Friday, June 21, 2024

Experimental Breeder Reactor 1 (EBR-1) and Craters of the Moon National Monument, ID

 June 21, 2024

We left this morning planning on a sightseeing trip to EBR-1.  It took about 45 minutes from the campground and we arrived right as they were starting a tour.  Our tour guide was very knowledgeable and explained everything very well.  It was interesting that on our tour we also had a nuclear scientist and the son of one of the men who worked on EBR-1.

EBR-1 was designed with two purposes:  to generate electricity and more importantly to prove the concept of breeding fuel, which means that a reactor creates more nuclear fuel than it consumes, all while making electricity.  On December 20, 1951, EBR-1 became the first nuclear reactor to produce usable amounts of electricity by splitting atoms, lighting four 200 watt light bulbs.  The following day the reactor produced enough power to light the whole building.  Arco, Idaho was the first city in the United States to be powered by nuclear power.  The reactor operated for 12 years before being shut down in December 1963.  President Lyndon B. Johnson dedicated EBR-1 as a Registered National Historic Landmark in 1966.  There was an EBR-2 built but later decommissioned.  



Control room panels


The names of the men present when the reactor first supplied the electricity in the building. Later on the women were recognized.
Of the four light bulbs originally powered the one on the right is an original.  One went to Lyndon Johnson and is now in the presidential library in Austin, and the other two have been lost to history.

This is how a nuclear reactor works.  This I understand.  Most of the rest of it is above my pay grade.
Nuclear reactor.

After World War II the world wanted to see what could be powered by nuclear power.  They planned to make a nuclear powered airplane, but it never got off the ground.  :-)  Looking at what was going to go on/in it I can see why.



This was the second time we've been to EBR-1 but it's been a long time and I've forgotten a lot so it was a nice refresher course.

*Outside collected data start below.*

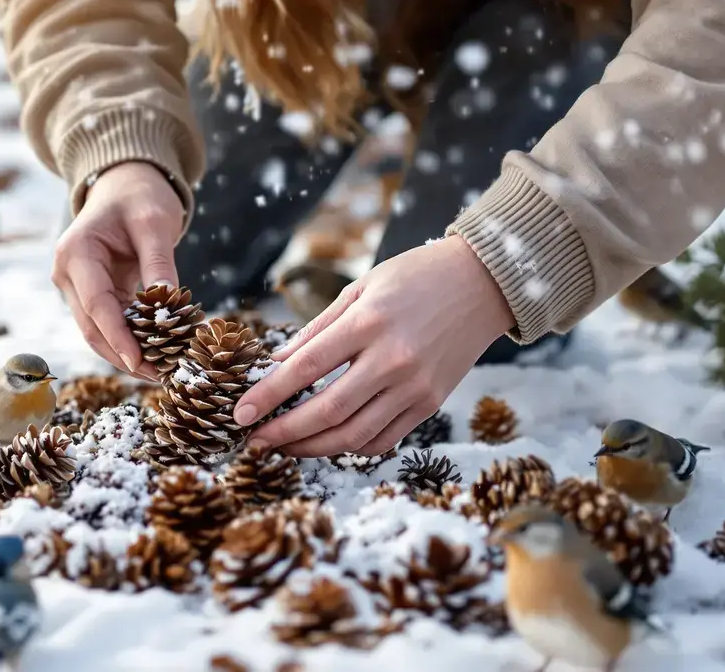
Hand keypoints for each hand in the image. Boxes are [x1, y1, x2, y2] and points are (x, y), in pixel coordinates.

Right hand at [53, 161, 184, 379]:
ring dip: (127, 353)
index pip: (97, 305)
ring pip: (98, 332)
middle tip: (160, 375)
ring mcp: (77, 287)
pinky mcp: (93, 294)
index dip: (118, 337)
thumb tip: (169, 306)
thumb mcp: (155, 223)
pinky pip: (110, 324)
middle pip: (92, 327)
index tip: (140, 362)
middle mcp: (68, 274)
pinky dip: (132, 340)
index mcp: (76, 253)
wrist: (126, 183)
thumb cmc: (139, 195)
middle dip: (124, 355)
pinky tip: (158, 354)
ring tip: (162, 371)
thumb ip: (159, 264)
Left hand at [233, 235, 515, 456]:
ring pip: (353, 435)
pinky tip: (326, 443)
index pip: (304, 369)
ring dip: (311, 448)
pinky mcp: (431, 403)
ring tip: (283, 447)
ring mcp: (415, 387)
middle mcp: (393, 359)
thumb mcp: (361, 287)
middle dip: (283, 432)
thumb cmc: (415, 277)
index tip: (239, 414)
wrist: (484, 282)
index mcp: (368, 323)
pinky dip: (349, 448)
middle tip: (254, 440)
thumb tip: (276, 364)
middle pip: (326, 411)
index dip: (268, 396)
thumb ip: (317, 329)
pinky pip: (383, 439)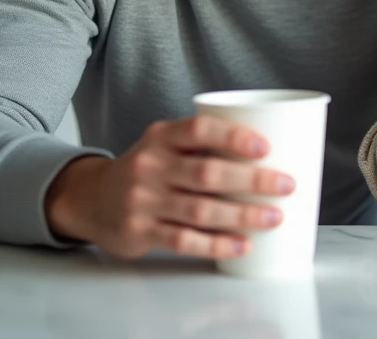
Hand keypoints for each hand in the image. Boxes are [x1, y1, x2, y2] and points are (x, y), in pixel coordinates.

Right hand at [44, 115, 294, 259]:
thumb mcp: (163, 145)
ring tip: (274, 217)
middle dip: (253, 181)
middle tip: (286, 185)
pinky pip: (185, 240)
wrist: (90, 198)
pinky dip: (217, 244)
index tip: (266, 147)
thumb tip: (268, 154)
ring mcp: (143, 200)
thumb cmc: (145, 169)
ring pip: (201, 210)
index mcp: (160, 137)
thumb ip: (201, 145)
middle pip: (208, 173)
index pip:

Although we had no plans to go to Craters of the Moon when we got up this morning that's where we ended up.  I mentioned to John that it was about 20 minutes from Arco and we decided to go.  This was our third trip to the park.  The first time in 1997 we camped there in a tent and the second time I think was in the early 2000s where we just visited.  A lot has changed over the years.  The first time we went the campground was all dirt and cinder gravel, the trails were all cinder gravel, and you could go down into the caves.  Now everything is paved, the campground roads and sites, the trails, and you have to have a permit to go into the caves.










Looking down into Snow Cone vent.  That's snow in the bottom.





It's an amazing sight out there in the desert.  There were many trails to go on but it was 86 degrees.  Since we've been there before we didn't do as much this time.

We stopped on the way back to get fuel.  Tomorrow we will be...

Roving on...

"In the beginning God created the heavens and the earth".